When did Korean food get huge in the United States? This is an interesting question. It would be wildly inaccurate to say that Korean food didn’t have a clear slot in American food culture when we were writing our first book. Korean immigration is one of America’s success stories. After the passage of the Immigration and Nationality Act of 1965, which removed quotas that strongly favored European immigration, the Korean immigrant population in the United States boomed, rising from 11,000 in 1960 to 290,000 in 1980. The Korean-born population grew to 568,000 in 2000 and peaked at 1.1 million immigrants in 2010—slightly ticking down to 1,039,000 in 2019, according to the US Census.
It’s important to contextualize Korean immigration to understand what came next. When we started writing our first book in the summer of 2013, Korean restaurants, like Korean-owned dry cleaners and bodegas, were woven into not just Korean American society but urban culture as a whole, particularly in communities like Los Angeles, New York City, and the outskirts of Atlanta and Washington, DC. But the deep bench of braises, stews, grilled meats, and seasoned vegetables that we have all grown to love were rarely name-checked in established media outlets.
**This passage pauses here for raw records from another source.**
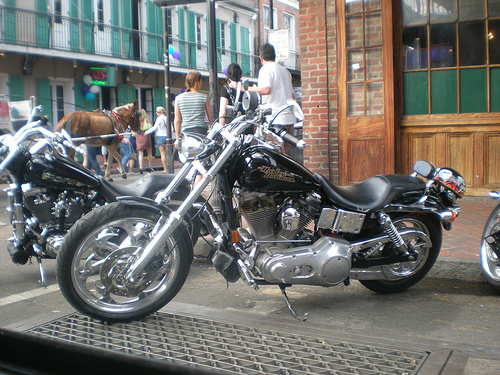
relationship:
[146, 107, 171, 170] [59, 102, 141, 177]
woman guiding horse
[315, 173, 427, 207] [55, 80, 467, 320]
seat of harley davidson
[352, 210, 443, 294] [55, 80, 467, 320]
black tire of harley davidson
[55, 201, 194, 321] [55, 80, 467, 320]
black tire of harley davidson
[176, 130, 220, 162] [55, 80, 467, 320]
headlight of harley davidson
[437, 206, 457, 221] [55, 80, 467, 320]
taillight of harley davidson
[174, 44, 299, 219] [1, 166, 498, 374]
people on street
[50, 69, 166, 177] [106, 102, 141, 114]
horse with mane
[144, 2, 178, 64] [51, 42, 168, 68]
door on floor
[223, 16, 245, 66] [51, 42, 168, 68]
door on floor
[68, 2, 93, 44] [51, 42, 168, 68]
door on floor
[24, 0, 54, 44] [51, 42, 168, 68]
door on floor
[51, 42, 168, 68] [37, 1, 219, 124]
floor of hotel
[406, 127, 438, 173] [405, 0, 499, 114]
panel below window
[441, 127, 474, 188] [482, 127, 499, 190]
panel below panel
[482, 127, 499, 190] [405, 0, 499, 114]
panel below window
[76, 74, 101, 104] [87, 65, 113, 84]
balloons next to neon sign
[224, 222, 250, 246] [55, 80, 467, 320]
reflector on harley davidson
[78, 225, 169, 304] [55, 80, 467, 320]
rim on harley davidson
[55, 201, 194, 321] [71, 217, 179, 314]
black tire outside rim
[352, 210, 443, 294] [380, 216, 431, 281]
black tire outside rim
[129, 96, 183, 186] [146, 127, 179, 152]
person wearing shorts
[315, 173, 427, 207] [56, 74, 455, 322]
seat on motorbike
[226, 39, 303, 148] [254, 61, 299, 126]
man wearing shirt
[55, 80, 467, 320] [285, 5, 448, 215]
harley davidson parked in front of building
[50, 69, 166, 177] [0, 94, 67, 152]
horse attached to buggy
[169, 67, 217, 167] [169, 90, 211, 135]
woman in striped shirt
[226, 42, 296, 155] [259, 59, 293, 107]
man in shirt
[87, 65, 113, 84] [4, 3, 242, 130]
neon sign on front of building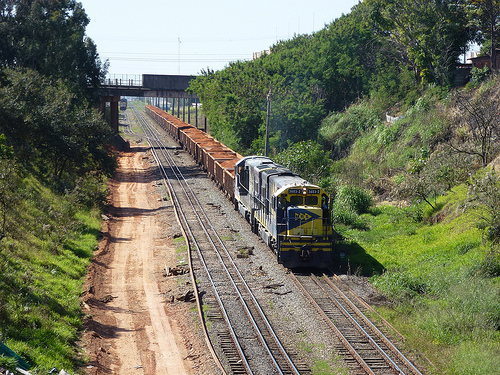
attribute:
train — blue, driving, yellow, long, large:
[233, 152, 338, 270]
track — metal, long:
[126, 102, 301, 373]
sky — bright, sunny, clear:
[1, 1, 362, 105]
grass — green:
[1, 134, 107, 372]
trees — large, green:
[1, 0, 117, 187]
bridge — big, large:
[92, 75, 207, 135]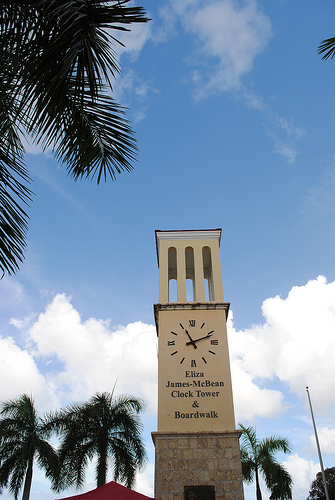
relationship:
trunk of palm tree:
[20, 453, 35, 498] [0, 394, 73, 497]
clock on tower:
[165, 318, 219, 367] [149, 225, 244, 494]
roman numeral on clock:
[209, 339, 219, 343] [165, 318, 219, 367]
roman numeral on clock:
[205, 346, 217, 357] [165, 318, 219, 367]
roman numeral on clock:
[201, 354, 207, 366] [168, 317, 217, 366]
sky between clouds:
[0, 2, 333, 497] [0, 273, 333, 498]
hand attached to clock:
[193, 334, 216, 346] [160, 315, 220, 375]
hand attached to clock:
[181, 325, 200, 349] [165, 318, 219, 367]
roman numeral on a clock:
[188, 358, 199, 368] [167, 319, 221, 371]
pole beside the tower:
[303, 384, 324, 488] [149, 225, 244, 494]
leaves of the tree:
[51, 387, 144, 489] [51, 391, 144, 489]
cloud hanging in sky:
[24, 291, 158, 414] [0, 2, 333, 497]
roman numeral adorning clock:
[187, 318, 196, 326] [165, 318, 219, 367]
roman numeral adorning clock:
[209, 338, 218, 345] [165, 318, 219, 367]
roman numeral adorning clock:
[191, 359, 197, 367] [165, 318, 219, 367]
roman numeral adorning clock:
[166, 339, 176, 346] [165, 318, 219, 367]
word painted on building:
[173, 409, 219, 418] [150, 227, 245, 498]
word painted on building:
[170, 389, 193, 397] [150, 227, 245, 498]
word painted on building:
[194, 388, 220, 397] [150, 227, 245, 498]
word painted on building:
[164, 379, 224, 386] [150, 227, 245, 498]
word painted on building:
[184, 369, 204, 376] [150, 227, 245, 498]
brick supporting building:
[157, 437, 167, 448] [150, 227, 245, 498]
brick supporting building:
[176, 437, 188, 444] [150, 227, 245, 498]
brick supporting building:
[212, 467, 228, 479] [150, 227, 245, 498]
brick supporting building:
[223, 445, 233, 459] [150, 227, 245, 498]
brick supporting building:
[154, 480, 174, 492] [150, 227, 245, 498]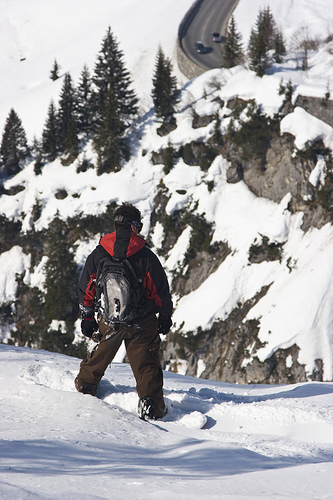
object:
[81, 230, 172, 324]
jacket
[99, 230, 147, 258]
hood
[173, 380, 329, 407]
shadow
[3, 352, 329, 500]
snow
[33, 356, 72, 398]
tracks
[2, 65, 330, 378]
mountain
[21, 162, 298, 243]
snow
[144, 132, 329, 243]
rock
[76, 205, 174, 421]
person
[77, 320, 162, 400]
pants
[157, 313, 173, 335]
glove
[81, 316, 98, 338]
glove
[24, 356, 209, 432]
snowboard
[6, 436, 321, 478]
shadows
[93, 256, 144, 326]
backpack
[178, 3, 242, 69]
road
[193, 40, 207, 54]
cars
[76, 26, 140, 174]
trees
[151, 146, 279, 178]
edges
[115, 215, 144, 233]
goggles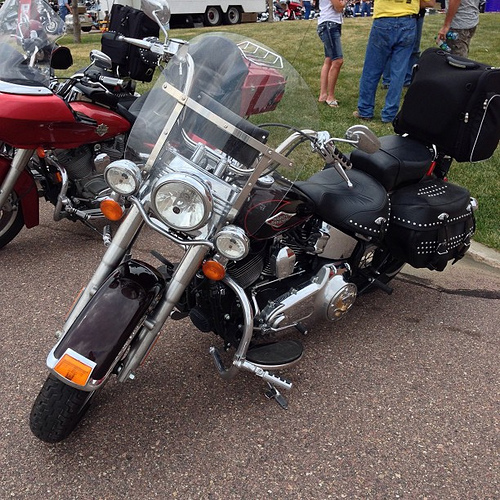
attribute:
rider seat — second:
[348, 132, 460, 181]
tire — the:
[27, 374, 92, 444]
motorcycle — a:
[27, 32, 480, 446]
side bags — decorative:
[383, 176, 479, 271]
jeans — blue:
[352, 13, 417, 124]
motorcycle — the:
[26, 5, 499, 447]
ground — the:
[0, 12, 492, 494]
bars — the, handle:
[118, 31, 359, 165]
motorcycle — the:
[84, 136, 371, 320]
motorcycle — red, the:
[5, 69, 158, 246]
Kimchi was known and starting to find its way into non-Korean refrigerators, and thanks in part to Roy Choi’s culinary and social media skills, Mexican and Korean cuisines had merged at the launch of the popular Kogi Korean BBQ taco truck in November 2008. But both fundamental and trending Korean cooking concepts like banchan (the meal’s introductory small plates), jorim (seasoned and simmered foods), kimjang (kimchi-making season), plant-based temple cuisine, dalgona coffee, and ssam (outside of Momofuku’s famed slow-roasted whole pork shoulder Bo Ssäm, which in the end wasn’t actually ssam) were hardly part of mainstream conversations.